# Task description
The answer consists solely of the lines running from the one with "right eye: (19, 51)" through the final line below, transcribed exactly and without any pictures.

Stored data entries:
◇ ◇ ◇

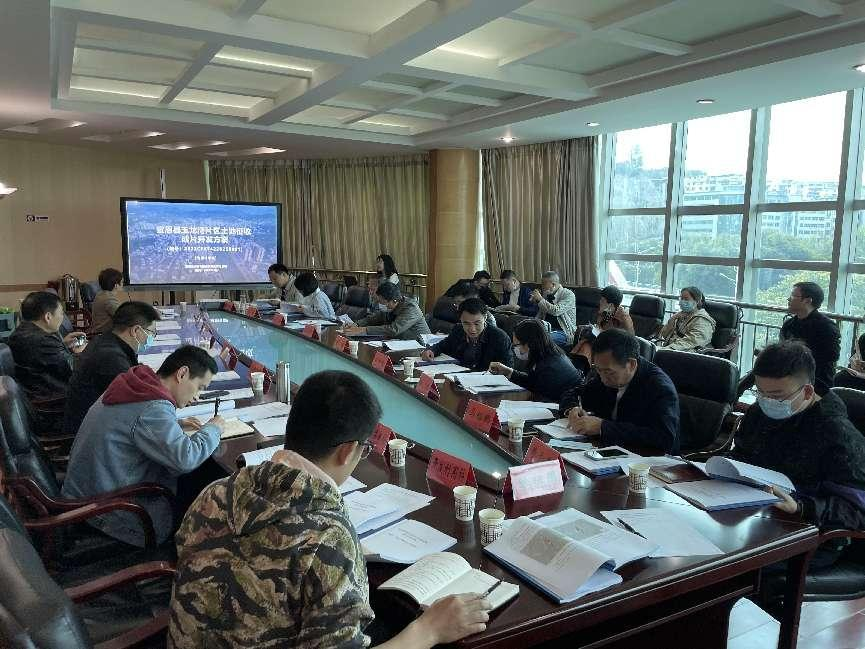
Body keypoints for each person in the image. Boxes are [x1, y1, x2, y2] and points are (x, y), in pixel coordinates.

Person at [167, 370, 492, 649]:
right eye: (364, 448)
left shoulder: (215, 492)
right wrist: (429, 630)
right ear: (348, 451)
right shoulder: (328, 538)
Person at [61, 346, 224, 547]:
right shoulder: (153, 408)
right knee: (204, 493)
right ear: (182, 373)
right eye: (199, 387)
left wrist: (175, 425)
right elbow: (185, 459)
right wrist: (213, 429)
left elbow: (135, 423)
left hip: (85, 495)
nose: (197, 396)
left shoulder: (137, 384)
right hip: (107, 513)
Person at [732, 342, 865, 545]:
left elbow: (856, 508)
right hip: (756, 514)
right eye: (761, 392)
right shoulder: (759, 411)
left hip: (813, 532)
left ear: (808, 392)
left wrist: (802, 507)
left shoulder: (836, 432)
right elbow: (743, 454)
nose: (766, 401)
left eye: (776, 396)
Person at [560, 329, 680, 454]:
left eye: (609, 372)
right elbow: (573, 393)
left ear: (631, 364)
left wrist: (602, 427)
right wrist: (572, 409)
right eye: (598, 370)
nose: (602, 378)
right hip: (606, 451)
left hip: (646, 460)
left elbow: (664, 439)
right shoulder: (606, 373)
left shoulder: (659, 387)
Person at [62, 301, 161, 437]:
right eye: (152, 333)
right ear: (135, 331)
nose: (152, 338)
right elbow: (138, 405)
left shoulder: (105, 340)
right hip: (90, 435)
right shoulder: (112, 358)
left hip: (92, 424)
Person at [8, 292, 85, 426]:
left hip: (39, 393)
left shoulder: (21, 332)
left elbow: (45, 358)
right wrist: (80, 353)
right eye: (61, 313)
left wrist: (62, 344)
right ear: (48, 317)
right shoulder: (42, 340)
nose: (62, 317)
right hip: (53, 406)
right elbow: (73, 369)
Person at [489, 319, 583, 402]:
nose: (515, 349)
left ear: (529, 344)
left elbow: (537, 392)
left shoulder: (550, 367)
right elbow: (532, 381)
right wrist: (508, 371)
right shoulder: (547, 355)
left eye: (516, 345)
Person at [780, 281, 840, 395]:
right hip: (790, 375)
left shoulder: (826, 326)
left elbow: (832, 356)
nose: (788, 299)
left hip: (817, 381)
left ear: (807, 301)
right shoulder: (789, 324)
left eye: (793, 296)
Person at [421, 298, 512, 370]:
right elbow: (443, 345)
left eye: (477, 323)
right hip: (458, 378)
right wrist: (431, 351)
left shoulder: (500, 338)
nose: (472, 329)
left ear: (485, 318)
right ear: (460, 319)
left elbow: (507, 371)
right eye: (466, 323)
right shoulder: (458, 330)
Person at [347, 282, 431, 340]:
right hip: (400, 341)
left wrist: (364, 330)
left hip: (420, 345)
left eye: (383, 302)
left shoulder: (411, 308)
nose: (381, 305)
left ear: (394, 300)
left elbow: (393, 330)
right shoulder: (393, 306)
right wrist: (357, 324)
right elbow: (375, 318)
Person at [655, 286, 715, 352]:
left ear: (697, 301)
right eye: (681, 298)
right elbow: (664, 335)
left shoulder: (702, 320)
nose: (682, 301)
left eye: (686, 299)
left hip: (686, 354)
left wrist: (665, 350)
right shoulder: (680, 315)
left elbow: (690, 342)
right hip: (671, 350)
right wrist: (672, 320)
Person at [531, 271, 577, 346]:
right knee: (526, 333)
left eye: (544, 284)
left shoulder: (568, 294)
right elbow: (540, 314)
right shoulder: (546, 294)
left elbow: (556, 310)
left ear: (553, 285)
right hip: (546, 328)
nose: (542, 287)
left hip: (564, 331)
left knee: (543, 338)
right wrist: (535, 302)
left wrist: (540, 299)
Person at [89, 268, 127, 335]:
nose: (123, 284)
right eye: (122, 282)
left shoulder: (101, 294)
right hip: (105, 335)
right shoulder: (109, 299)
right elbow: (123, 317)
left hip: (100, 332)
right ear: (116, 285)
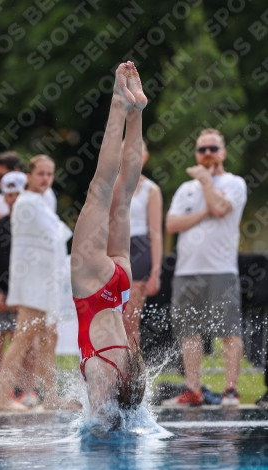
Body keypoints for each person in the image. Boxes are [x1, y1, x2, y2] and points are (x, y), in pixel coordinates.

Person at [71, 61, 147, 425]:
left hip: (120, 287)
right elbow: (102, 431)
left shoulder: (131, 375)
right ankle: (120, 105)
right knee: (100, 190)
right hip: (93, 288)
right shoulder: (105, 376)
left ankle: (136, 114)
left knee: (124, 194)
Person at [164, 128, 247, 407]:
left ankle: (230, 390)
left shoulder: (235, 183)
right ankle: (193, 389)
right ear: (196, 154)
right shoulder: (185, 189)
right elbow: (172, 224)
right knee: (189, 332)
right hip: (186, 270)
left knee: (229, 331)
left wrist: (206, 182)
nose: (208, 153)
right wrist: (203, 211)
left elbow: (221, 208)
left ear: (223, 152)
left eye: (213, 148)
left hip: (221, 268)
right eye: (202, 149)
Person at [0, 155, 73, 411]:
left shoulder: (40, 201)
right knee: (23, 338)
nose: (46, 179)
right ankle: (1, 397)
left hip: (45, 282)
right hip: (32, 284)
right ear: (29, 175)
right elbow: (58, 232)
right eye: (41, 173)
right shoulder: (27, 202)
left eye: (50, 174)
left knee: (50, 337)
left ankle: (50, 398)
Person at [0, 171, 37, 409]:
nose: (12, 198)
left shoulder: (31, 225)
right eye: (8, 194)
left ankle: (29, 390)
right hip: (1, 292)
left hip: (24, 294)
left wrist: (22, 296)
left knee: (27, 343)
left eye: (16, 193)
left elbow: (33, 260)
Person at [123, 142, 163, 348]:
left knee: (130, 321)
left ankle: (132, 375)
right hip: (115, 249)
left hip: (138, 250)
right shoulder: (111, 186)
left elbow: (155, 233)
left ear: (144, 158)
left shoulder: (151, 190)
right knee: (112, 319)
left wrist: (155, 271)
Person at [0, 151, 57, 230]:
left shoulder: (44, 192)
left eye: (0, 176)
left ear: (16, 172)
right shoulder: (1, 198)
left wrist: (2, 217)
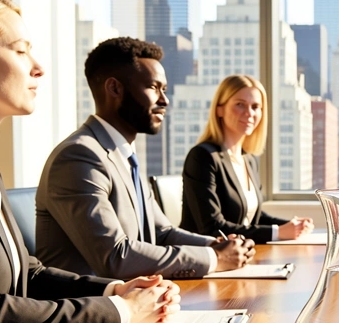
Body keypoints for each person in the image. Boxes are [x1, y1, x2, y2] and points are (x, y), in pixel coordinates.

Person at [0, 0, 181, 323]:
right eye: (19, 51)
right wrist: (124, 313)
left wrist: (114, 291)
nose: (38, 68)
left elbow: (26, 276)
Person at [37, 38, 254, 280]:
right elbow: (115, 256)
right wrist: (215, 259)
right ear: (114, 89)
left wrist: (217, 245)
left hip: (141, 299)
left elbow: (162, 232)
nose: (165, 100)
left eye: (165, 90)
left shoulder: (124, 155)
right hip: (91, 308)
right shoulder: (79, 157)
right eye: (154, 87)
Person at [180, 74, 314, 243]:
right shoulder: (203, 157)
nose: (249, 113)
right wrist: (277, 232)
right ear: (219, 109)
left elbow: (252, 217)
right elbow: (213, 227)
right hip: (205, 258)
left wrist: (291, 226)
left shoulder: (247, 159)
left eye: (256, 106)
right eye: (240, 105)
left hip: (238, 255)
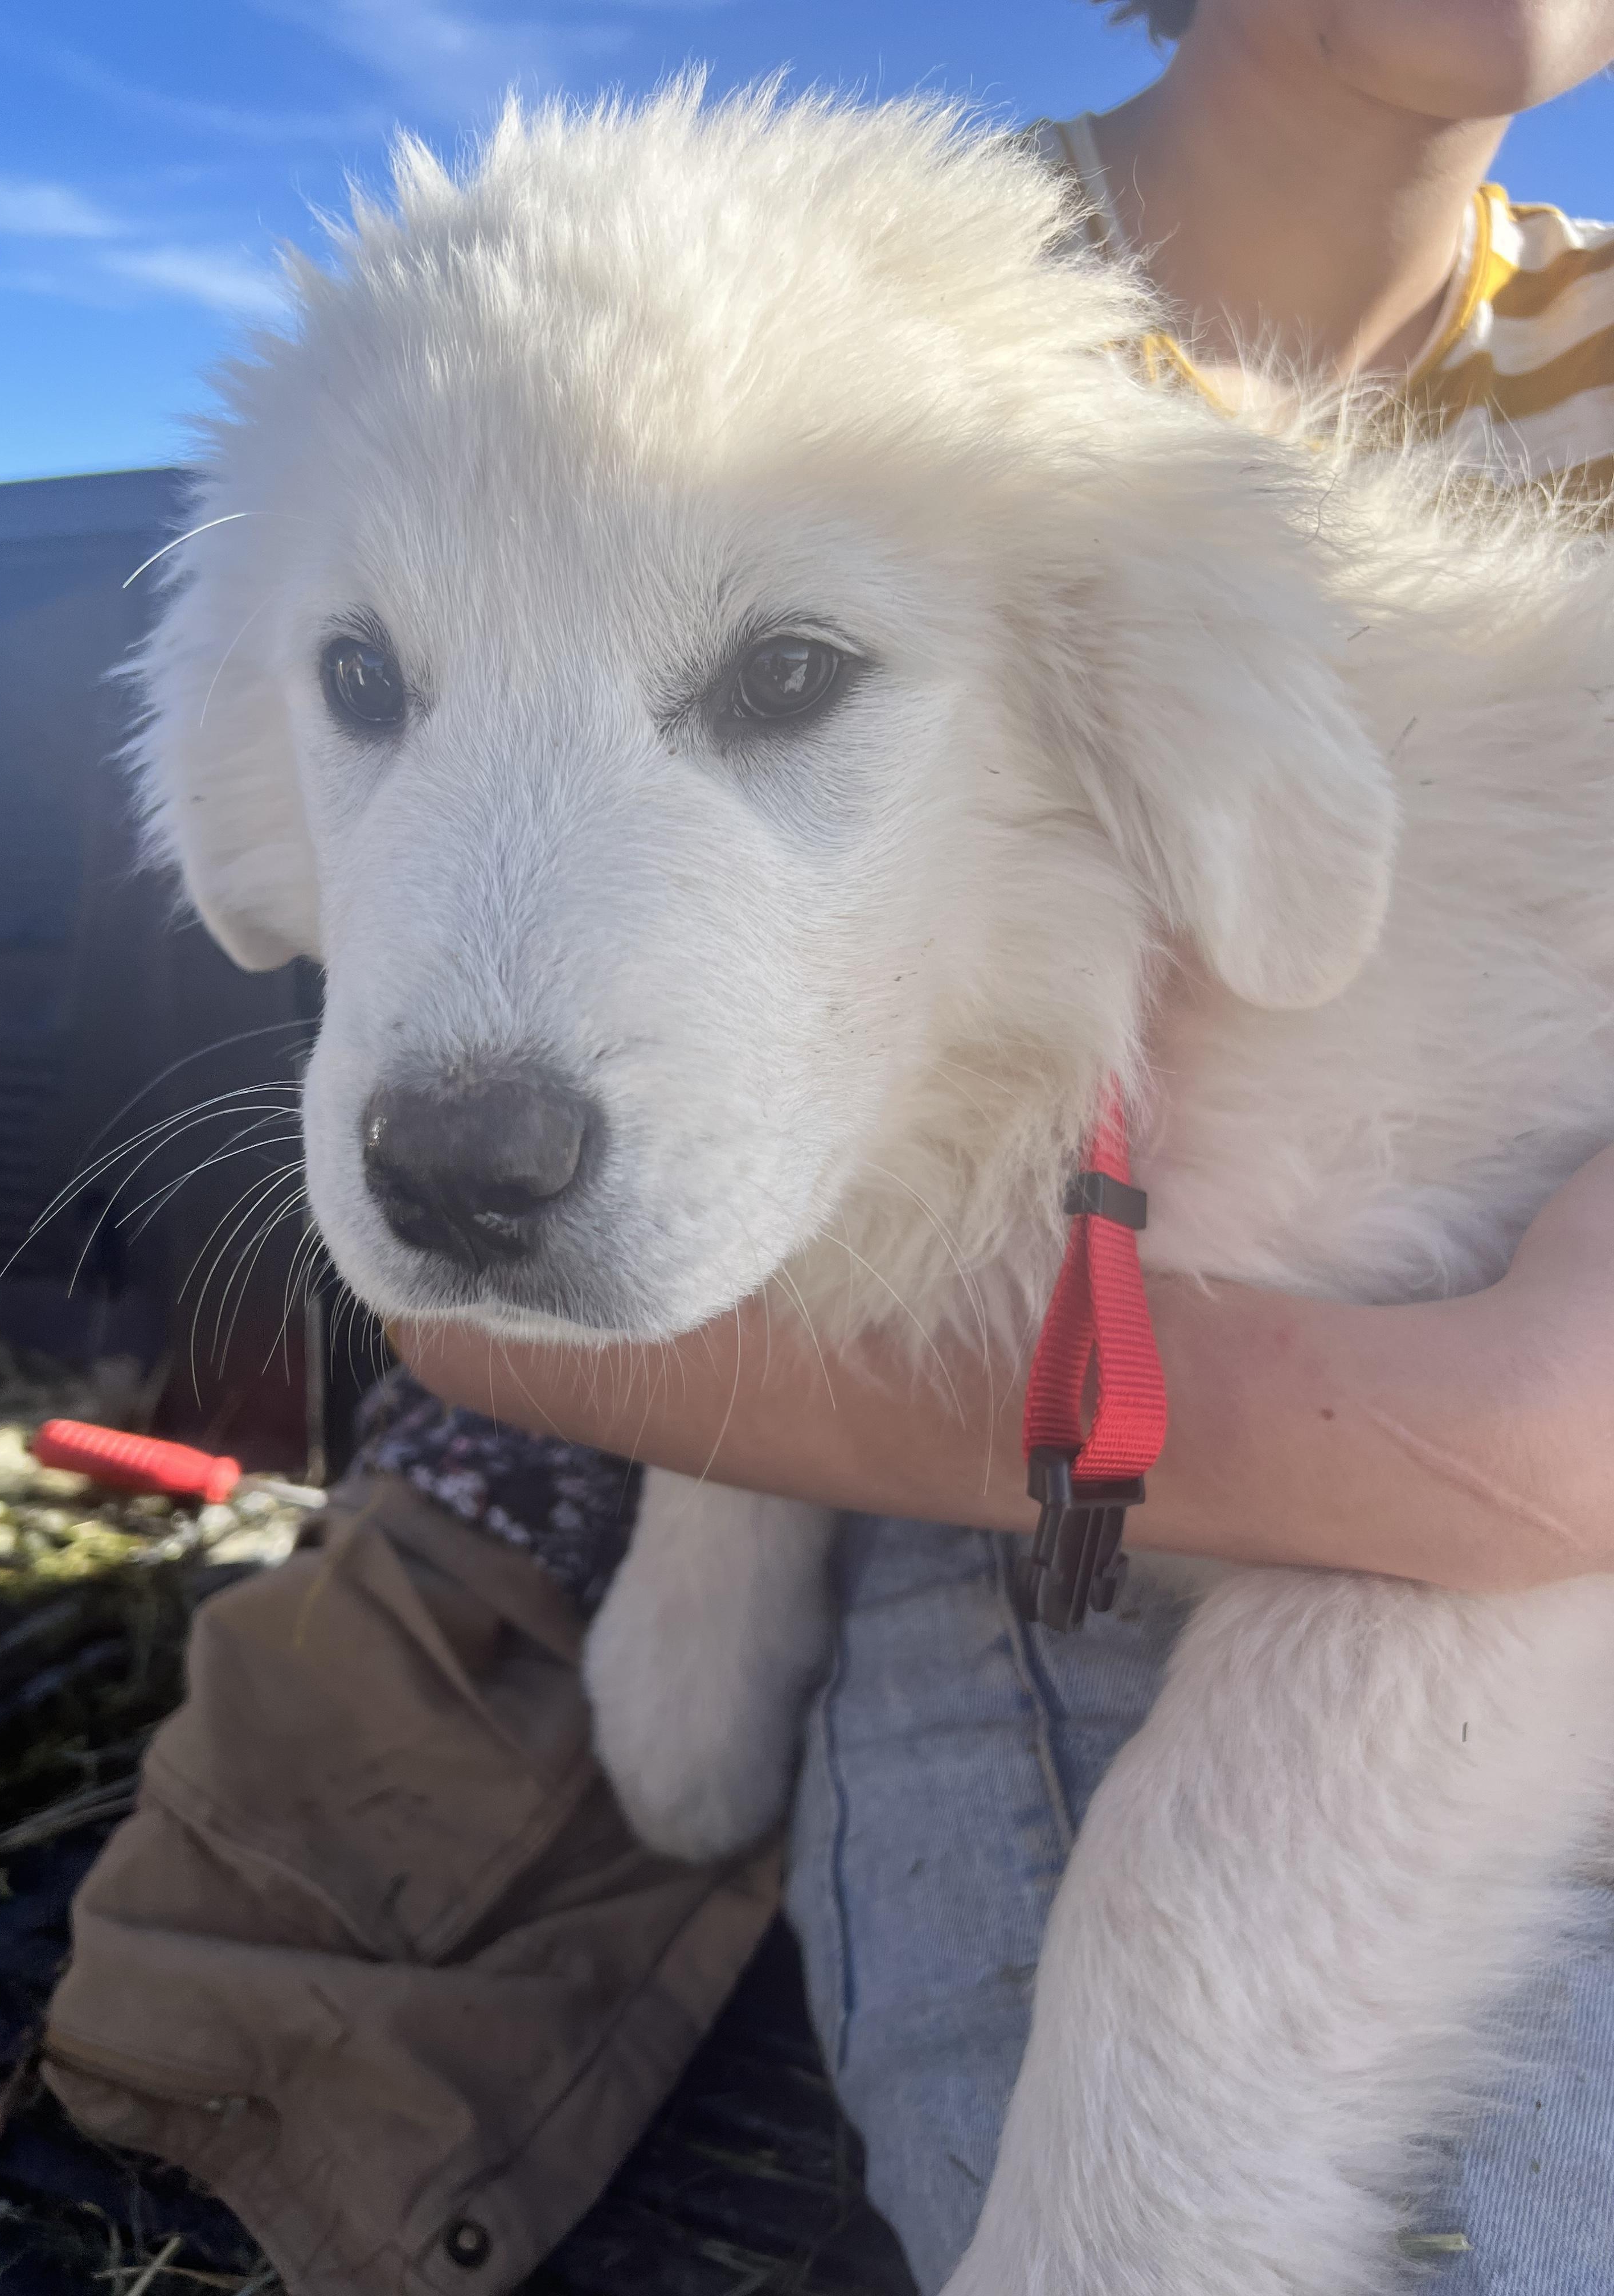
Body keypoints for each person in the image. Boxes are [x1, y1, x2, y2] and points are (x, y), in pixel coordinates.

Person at [385, 4, 1614, 2289]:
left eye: (782, 673)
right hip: (1003, 1410)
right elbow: (480, 1198)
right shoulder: (780, 283)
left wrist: (1543, 1427)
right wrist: (1480, 1453)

◇ ◇ ◇

# Your solution
right eye: (19, 51)
right wrist: (124, 313)
left wrist: (114, 291)
nose: (38, 68)
left elbow: (26, 276)
Person at [37, 38, 254, 280]:
right elbow: (115, 256)
right wrist: (215, 259)
right ear: (114, 89)
left wrist: (217, 245)
left hip: (141, 299)
left elbow: (162, 232)
nose: (165, 100)
left eye: (165, 90)
left shoulder: (124, 155)
right hip: (91, 308)
right shoulder: (79, 157)
right eye: (154, 87)
Person at [180, 74, 314, 243]:
right shoulder: (203, 157)
nose: (249, 113)
right wrist: (277, 232)
right ear: (219, 109)
left elbow: (252, 217)
right elbow: (213, 227)
right hip: (205, 258)
left wrist: (291, 226)
left shoulder: (247, 159)
left eye: (256, 106)
right eye: (240, 105)
left hip: (238, 255)
Body keypoints for each person in the image. Boxes are [x1, y1, x2, y2] and points are (x, y), in pixel coordinates.

Person at [385, 4, 1614, 2289]:
left eye: (782, 673)
right hip: (1003, 1410)
right elbow: (480, 1198)
right shoulder: (780, 283)
left wrist: (1543, 1427)
right wrist: (1480, 1453)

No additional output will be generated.